Poverty is still a problem

Posted on July 31, 2013 in Equality Debates

NationalPost.com – FullComment/Today’s Letters – Re: Poverty Is Sinking And No One Cares, Andrew Coyne, July 23.
13/07/31.  Leilani Farha

I read Andrew Coyne’s article on the recently released poverty stats from Statistics Canada with great interest. I agree that progress on poverty is worth noting, and the media certainly needs to pay more attention to poverty numbers. However, I don’t think there is cause for celebration, even though the LICO measurements demonstrate a decrease in the poverty rate.

This measurement tool problematic, as it is based on out-of-date metrics from 1992 that are not longer being gathered by the federal government. The numbers also tell us that the larger problem is the persistence of poverty.

Regardless of the shift of 0.2%, the number of people with low-income hit four million, if you look at the alternate metric, the Market Basket Measure, which takes into consideration the actual costs of a basket of goods in a given area. This is an increase of 100,000 people. The LIM, the measure used internationally, while also demonstrating a slight decrease, still shows that over four million Canadians live in poverty.

# Records shown

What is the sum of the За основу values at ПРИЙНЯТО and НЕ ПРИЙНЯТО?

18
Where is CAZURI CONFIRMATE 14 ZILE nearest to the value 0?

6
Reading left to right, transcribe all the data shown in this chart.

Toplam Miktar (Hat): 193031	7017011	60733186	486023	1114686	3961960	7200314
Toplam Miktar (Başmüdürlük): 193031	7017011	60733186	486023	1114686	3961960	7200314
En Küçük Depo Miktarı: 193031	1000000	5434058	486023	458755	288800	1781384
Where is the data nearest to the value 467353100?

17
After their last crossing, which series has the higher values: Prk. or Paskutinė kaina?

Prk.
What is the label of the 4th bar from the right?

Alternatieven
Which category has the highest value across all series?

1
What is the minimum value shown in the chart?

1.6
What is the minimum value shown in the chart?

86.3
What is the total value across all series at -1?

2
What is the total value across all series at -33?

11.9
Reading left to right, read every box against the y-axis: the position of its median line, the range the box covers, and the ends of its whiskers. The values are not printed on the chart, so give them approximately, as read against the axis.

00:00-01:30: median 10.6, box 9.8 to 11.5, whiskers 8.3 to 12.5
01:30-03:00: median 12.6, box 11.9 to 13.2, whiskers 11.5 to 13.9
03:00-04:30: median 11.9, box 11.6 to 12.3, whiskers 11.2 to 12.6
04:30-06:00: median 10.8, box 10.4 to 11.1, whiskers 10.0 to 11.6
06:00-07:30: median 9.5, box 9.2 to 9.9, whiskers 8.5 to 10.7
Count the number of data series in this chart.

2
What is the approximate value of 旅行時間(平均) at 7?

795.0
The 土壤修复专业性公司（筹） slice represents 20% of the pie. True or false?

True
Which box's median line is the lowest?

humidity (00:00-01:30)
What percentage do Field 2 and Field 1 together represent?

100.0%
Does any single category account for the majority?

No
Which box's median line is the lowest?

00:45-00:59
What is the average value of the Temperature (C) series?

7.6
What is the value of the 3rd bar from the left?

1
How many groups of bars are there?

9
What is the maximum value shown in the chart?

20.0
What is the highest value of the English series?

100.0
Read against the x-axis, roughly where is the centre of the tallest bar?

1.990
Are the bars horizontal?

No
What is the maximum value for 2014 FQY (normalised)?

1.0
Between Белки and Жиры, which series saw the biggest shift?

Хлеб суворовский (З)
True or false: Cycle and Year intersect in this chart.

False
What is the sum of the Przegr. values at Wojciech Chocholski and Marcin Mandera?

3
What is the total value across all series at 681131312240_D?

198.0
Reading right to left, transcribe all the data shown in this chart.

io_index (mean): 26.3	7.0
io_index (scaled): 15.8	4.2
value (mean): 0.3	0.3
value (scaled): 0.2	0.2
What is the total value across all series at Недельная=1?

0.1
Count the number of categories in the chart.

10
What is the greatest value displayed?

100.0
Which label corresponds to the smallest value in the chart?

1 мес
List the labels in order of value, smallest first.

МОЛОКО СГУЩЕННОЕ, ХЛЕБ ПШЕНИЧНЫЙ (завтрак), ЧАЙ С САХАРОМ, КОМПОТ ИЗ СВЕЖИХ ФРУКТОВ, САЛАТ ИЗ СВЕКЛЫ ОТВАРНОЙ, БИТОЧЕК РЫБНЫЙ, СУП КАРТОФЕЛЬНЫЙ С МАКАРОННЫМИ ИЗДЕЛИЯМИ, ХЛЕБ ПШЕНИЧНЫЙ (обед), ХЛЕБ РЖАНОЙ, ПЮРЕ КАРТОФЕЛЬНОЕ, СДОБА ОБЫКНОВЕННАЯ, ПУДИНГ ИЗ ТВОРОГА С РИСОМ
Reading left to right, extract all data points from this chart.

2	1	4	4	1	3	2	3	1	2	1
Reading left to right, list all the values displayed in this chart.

# Assigned task
Continue the letter about Canadian poverty statistics from the point where it stops.

# Answer to this problem
Meanwhile, child poverty across the country has increased, moving from 8.2% in 2010 to 8.5% in 2011.  With numbers like this, it would be prudent to suggest it is time to re-evaluate federal programs and policies related to poverty.

What I would like to see is meaningful engagement from the federal government to address poverty, and the creation of a federal poverty strategy grounded in human rights, in keeping with our international obligations. Then we would have actual targets, timelines and accountability that would offer a concrete analysis of poverty in Canada, and end the quibbling over which metric to use and what progress was made, if any.

Fluctuating numbers that give competing results are not something to celebrate. A concrete commitment to ending poverty would be.

Leilani Farha, executive director, Canada Without Poverty, Ottawa.